Awal September, bersamaan dengan minggu terakhir bulan Ramadhan, saya bersama Pa Agus, Pa Erfan dan Kang Luthfi berkesempatan mengunjungi Kab. Sanggau. Tentu saja sebelumnya saya mencari referensi apa dan bagaimana daerah tersebut kepada Mbah Google. Kota yang nyaman, dengan sungai Kapuasnya... Hmm.. kelihatannya tidak terlalu “terpencil” untuk ukuran kota di pedalaman, ATM dan internet sebagai patokan tingkat keterpencilan.
Di Bandara bergabung dengan Bu Susana yang akan mengawal sampai lokasi dan Mba Erni yang kelak akan bermain sulap-sulapan.... Check in normal-normal saja. Cuaca cerah, penerbangan on time, lancar. Hidangan yang menggugah selera ditawarkan oleh para pramugari. Berhubung puasa, Garuda menyediakan hidangan yang dapat dibawa pulang, berikut bonus kantong kreseknya... Lumayan buat buka di perjalanan nanti.
Hari masih pagi di saat mendarat di Bandara Supadio Pontianak. Tapi, cahaya matahari sudah tidak memberi ampun bagi para pelancong seperti kami. Untunglah jemputan sudah menanti.
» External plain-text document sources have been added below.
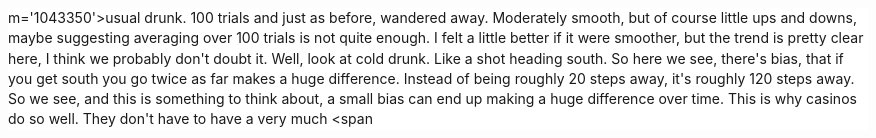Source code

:   m='1043350'>usual</span> <span m='1043800'>drunk.</span> <span
  m='1045710'>100</span> <span m='1046170'>trials</span> <span
  m='1046660'>and</span> <span m='1046790'>just as</span> <span
  m='1047200'>before,</span> <span m='1049020'>wandered</span> <span
  m='1049530'>away.</span> <span m='1053050'>Moderately</span> <span
  m='1053650'>smooth,</span> <span m='1054090'>but</span> <span
  m='1054290'>of</span> <span m='1054380'>course</span> <span
  m='1054710'>little</span> <span m='1054970'>ups</span> <span
  m='1055250'>and</span> <span m='1055400'>downs,</span> <span
  m='1056440'>maybe</span> <span m='1056760'>suggesting</span> <span
  m='1057440'>averaging</span> <span m='1058010'>over</span> <span
  m='1058260'>100</span> <span m='1058750'>trials</span> <span
  m='1059990'>is</span> <span m='1060720'>not</span> <span
  m='1061120'>quite</span> <span m='1061360'>enough.</span> <span
  m='1062230'>I</span> <span m='1062350'>felt</span> <span m='1062800'>a</span>
  <span m='1062910'>little</span> <span m='1063130'>better</span> <span
  m='1063400'>if</span> <span m='1063500'>it</span> <span
  m='1063570'>were</span> <span m='1063710'>smoother,</span> <span
  m='1065110'>but</span> <span m='1065450'>the</span> <span
  m='1065550'>trend</span> <span m='1065920'>is</span> <span
  m='1066070'>pretty</span> <span m='1066370'>clear</span> <span
  m='1066750'>here,</span> <span m='1067750'>I</span> <span
  m='1067860'>think</span> <span m='1068100'>we</span> <span
  m='1068220'>probably</span> <span m='1068610'>don't</span> <span
  m='1068900'>doubt</span> <span m='1069210'>it.</span> <span
  m='1072970'>Well,</span> <span m='1073520'>look</span> <span
  m='1073690'>at</span> <span m='1073850'>cold</span> <span
  m='1074170'>drunk.</span> <span m='1076530'>Like</span> <span
  m='1076790'>a</span> <span m='1076850'>shot</span> <span
  m='1077630'>heading</span> <span m='1078200'>south.</span> <span
  m='1080520'>So</span> <span m='1080730'>here</span> <span
  m='1081020'>we</span> <span m='1081170'>see,</span> <span
  m='1081750'>there's</span> <span m='1082020'>bias,</span> <span
  m='1083560'>that</span> <span m='1083750'>if</span> <span
  m='1083920'>you</span> <span m='1084020'>get</span> <span
  m='1084230'>south</span> <span m='1084650'>you</span> <span
  m='1084760'>go</span> <span m='1084930'>twice</span> <span
  m='1085390'>as</span> <span m='1085560'>far</span> <span
  m='1085910'>makes</span> <span m='1086190'>a</span> <span
  m='1086240'>huge</span> <span m='1086890'>difference.</span> <span
  m='1088670'>Instead</span> <span m='1089040'>of</span> <span
  m='1089190'>being</span> <span m='1090160'>roughly</span> <span
  m='1090720'>20</span> <span m='1091200'>steps</span> <span
  m='1091590'>away,</span> <span m='1091980'>it's</span> <span
  m='1092330'>roughly</span> <span m='1092740'>120</span> <span
  m='1093450'>steps</span> <span m='1093800'>away.</span> <span
  m='1096550'>So</span> <span m='1096770'>we</span> <span
  m='1096900'>see,</span> <span m='1099280'>and</span> <span
  m='1099430'>this</span> <span m='1099610'>is</span> <span
  m='1099750'>something</span> <span m='1100080'>to</span> <span
  m='1100170'>think</span> <span m='1100510'>about,</span> <span
  m='1101380'>a</span> <span m='1101500'>small</span> <span
  m='1102110'>bias</span> <span m='1103390'>can</span> <span
  m='1103550'>end</span> <span m='1103720'>up</span> <span
  m='1103880'>making</span> <span m='1104210'>a</span> <span
  m='1104260'>huge</span> <span m='1104690'>difference</span> <span
  m='1105120'>over</span> <span m='1105790'>time.</span> <span
  m='1107520'>This</span> <span m='1107780'>is</span> <span
  m='1107940'>why</span> <span m='1108370'>casinos</span> <span
  m='1109640'>do</span> <span m='1109790'>so</span> <span
  m='1110090'>well.</span> <span m='1111230'>They</span> <span
  m='1111370'>don't</span> <span m='1111650'>have</span> <span
  m='1111900'>to</span> <span m='1112110'>have</span> <span m='1112340'>a</span>
  <span m='1112410'>very</span> <span m='1112720'>much</span> <span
Sambil menunggu keberangkatan, penjaja jeruk menawarkan dagangannya ke para penumpang mobil. 2 buah jeruk bali makin memenuhi ruang Kijang Innova kami. Bagasi sudah tidak muat, hingga kursi belakang terpaksa menjadi bagasi tambahan. Itupun diisi saya dan Kang Luthfi, ditambah 2 buah jeruk bali yang membuat kaki makin sempit. Karena terbayang kesegaran dan rasanya saja, sang buah jeruk rela diberi tempat. Seandainya kelak tahu rasanya, lebih baik ditinggal di parkiran bandara saja, sayang, kami tahu rasanya ketika sudah hendak kembali pulang.....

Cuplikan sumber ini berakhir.